Comme il estoit en ces altères7, l’ennemy de nature, qui faict que les meschancetez servent aux meschants de degrez à plus grandes meschancetez, et qui, par les crimes execrables, leur en fraye le chemin, coula ce propos et ceste resolution en sa pensée : Que penses-tu faire ? Que servent tant de plaintes et deliberations ? Ne voy-tu pas que les premiers actes de ceste tragedie sont jouez ? La beste est prise, tu en as faict curée et en as assouvi tes appetits ; reste seulement la catastrophe. Estrangle donc celle qui te tient en peine ; et, celant ton faict, tire-toy d’inquietude et tourmens. Toute asseurance est perdue si tu ne trouves ta vie en sa mort, et si sa ruine ne te sert d’ancre de salut.

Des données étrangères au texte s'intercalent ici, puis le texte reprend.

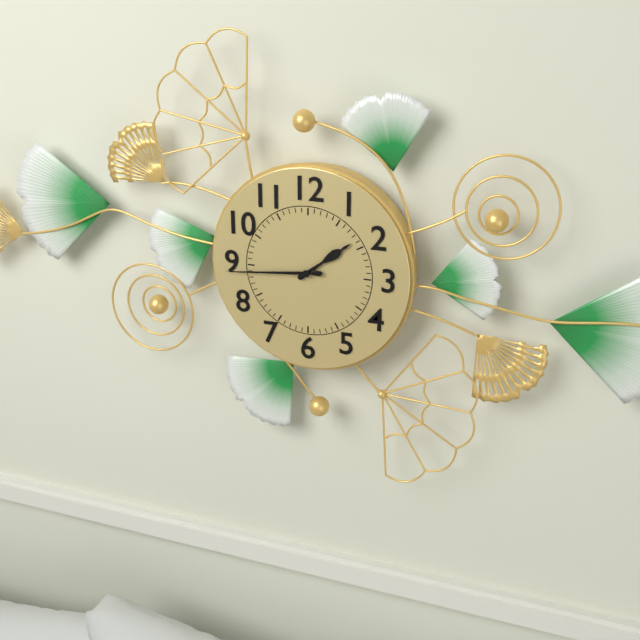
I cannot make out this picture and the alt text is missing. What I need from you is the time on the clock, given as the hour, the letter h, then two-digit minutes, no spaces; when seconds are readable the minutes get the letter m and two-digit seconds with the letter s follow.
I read 1h44
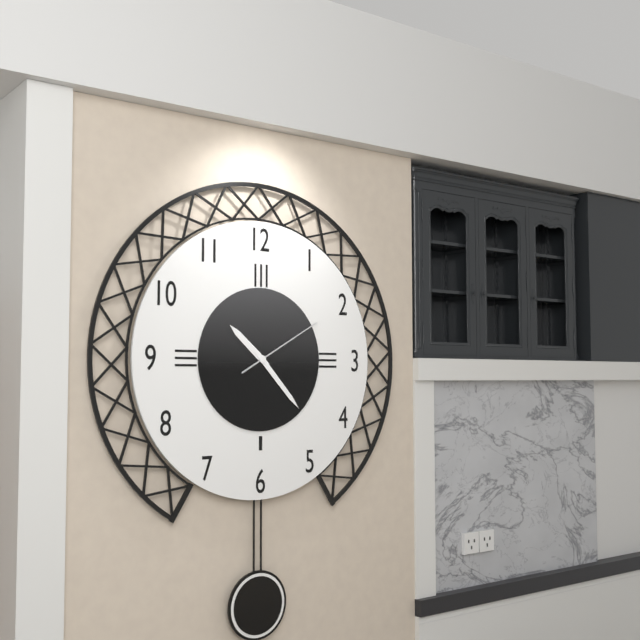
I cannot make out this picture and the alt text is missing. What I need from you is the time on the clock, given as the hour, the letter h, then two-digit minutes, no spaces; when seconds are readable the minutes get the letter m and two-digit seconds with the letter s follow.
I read 10h23m10s
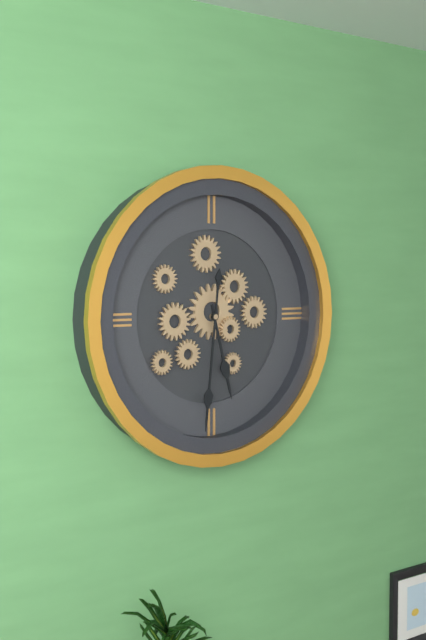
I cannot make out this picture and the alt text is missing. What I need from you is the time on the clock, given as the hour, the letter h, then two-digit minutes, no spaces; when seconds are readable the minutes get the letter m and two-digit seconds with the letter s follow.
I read 5h31
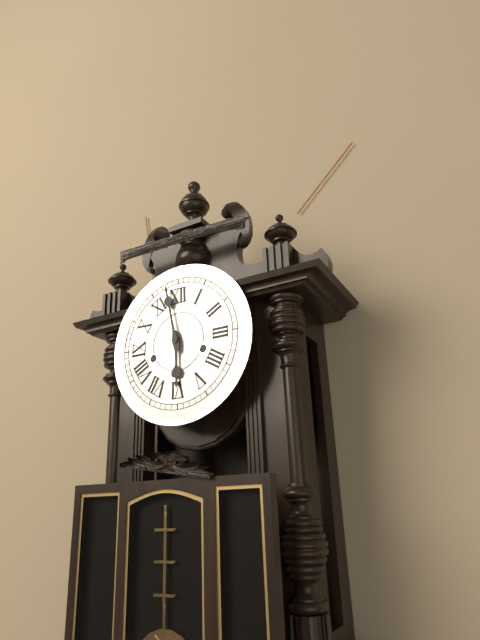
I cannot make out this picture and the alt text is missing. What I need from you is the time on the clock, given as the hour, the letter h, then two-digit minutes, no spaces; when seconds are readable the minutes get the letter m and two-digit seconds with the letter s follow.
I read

Le miserable remache et embrasse aussitost ce meschant conseil, non toutes fois sans se sentir merveilleusement esbranlé de ces raisons au contraire : Quoy ! de la Motte, pourras-tu concevoir une haine si mortelle contre celle qui, par le rapt de sa virginité, a commencé à t’aimer, et qui, par la perte de sa fleur, s’est domestiquée8 en ton amour ? Hé ! ne vois-tu pas que ces bourasques et tempestes t’em-


7. « Inquiétudes d’esprit, passions véhémentes. » (Dict. de Furetière.) Ce mot étoit déjà vieux.

8. Montaigne s’est servi du même mot à peu près dans le même sens : « Il faut, dit-il, oster à la mort son estrangeté et la domestiquer à force d’y penser. »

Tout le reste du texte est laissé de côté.